WHAT NEEDS TO BE DONE:
Quote every line in the rows below word for word, leaving out the pictures.

□ □ □ □

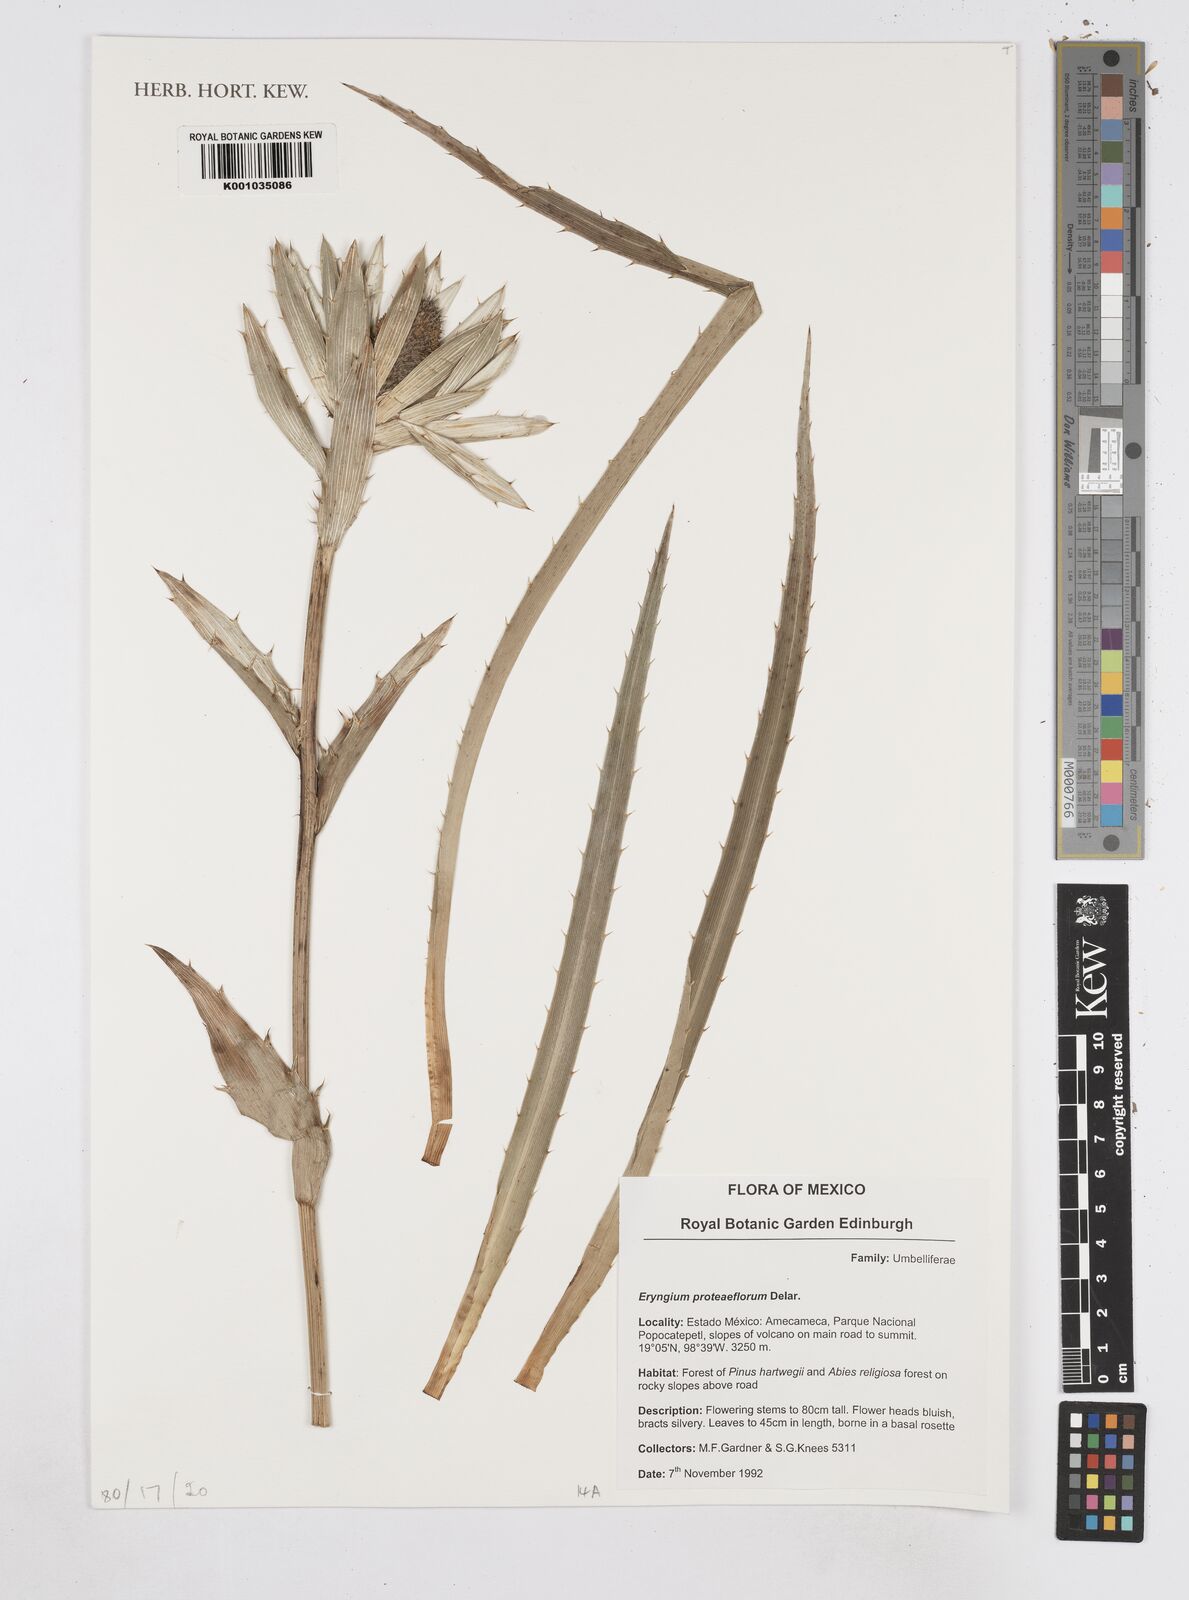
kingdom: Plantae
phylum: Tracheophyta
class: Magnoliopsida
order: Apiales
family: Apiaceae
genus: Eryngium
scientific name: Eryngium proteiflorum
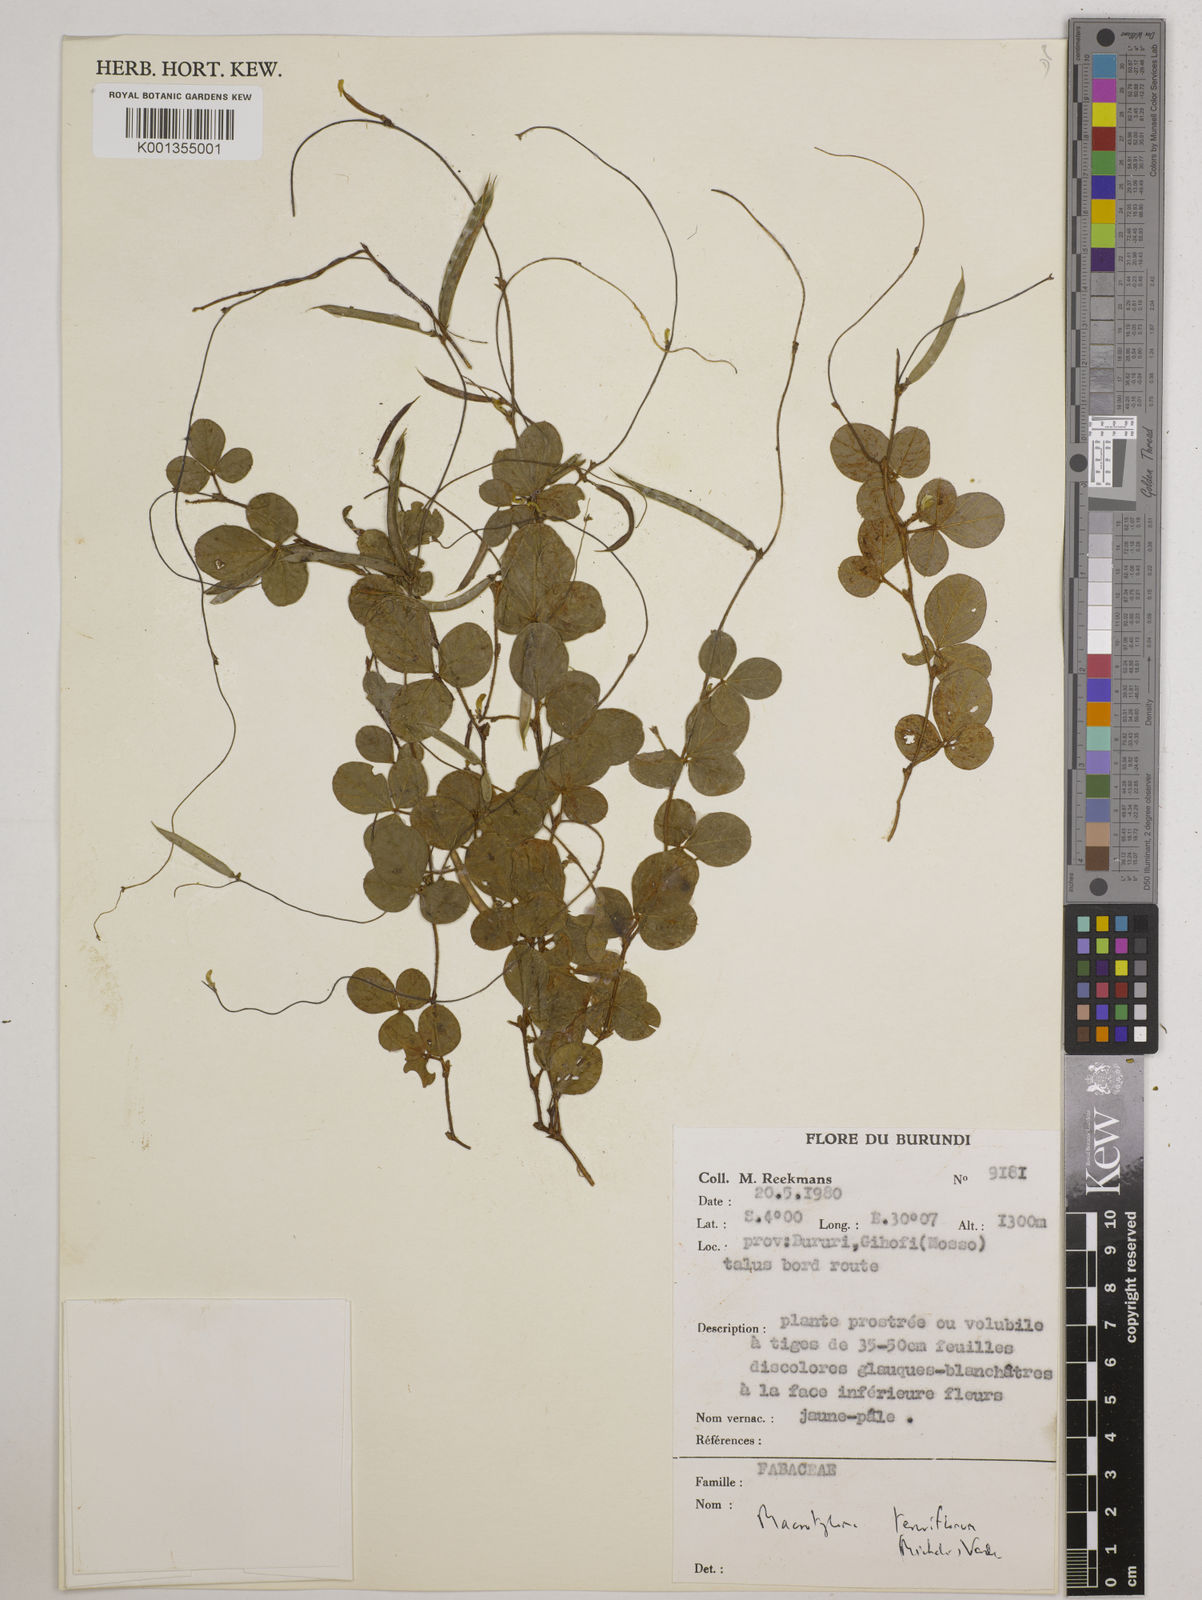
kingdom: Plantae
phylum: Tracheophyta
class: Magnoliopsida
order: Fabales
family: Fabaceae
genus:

□ □ □ □

SOLUTION BELOW:
kingdom: Plantae
phylum: Tracheophyta
class: Magnoliopsida
order: Apiales
family: Apiaceae
genus: Eryngium
scientific name: Eryngium proteiflorum
kingdom: Plantae
phylum: Tracheophyta
class: Magnoliopsida
order: Fabales
family: Fabaceae
genus:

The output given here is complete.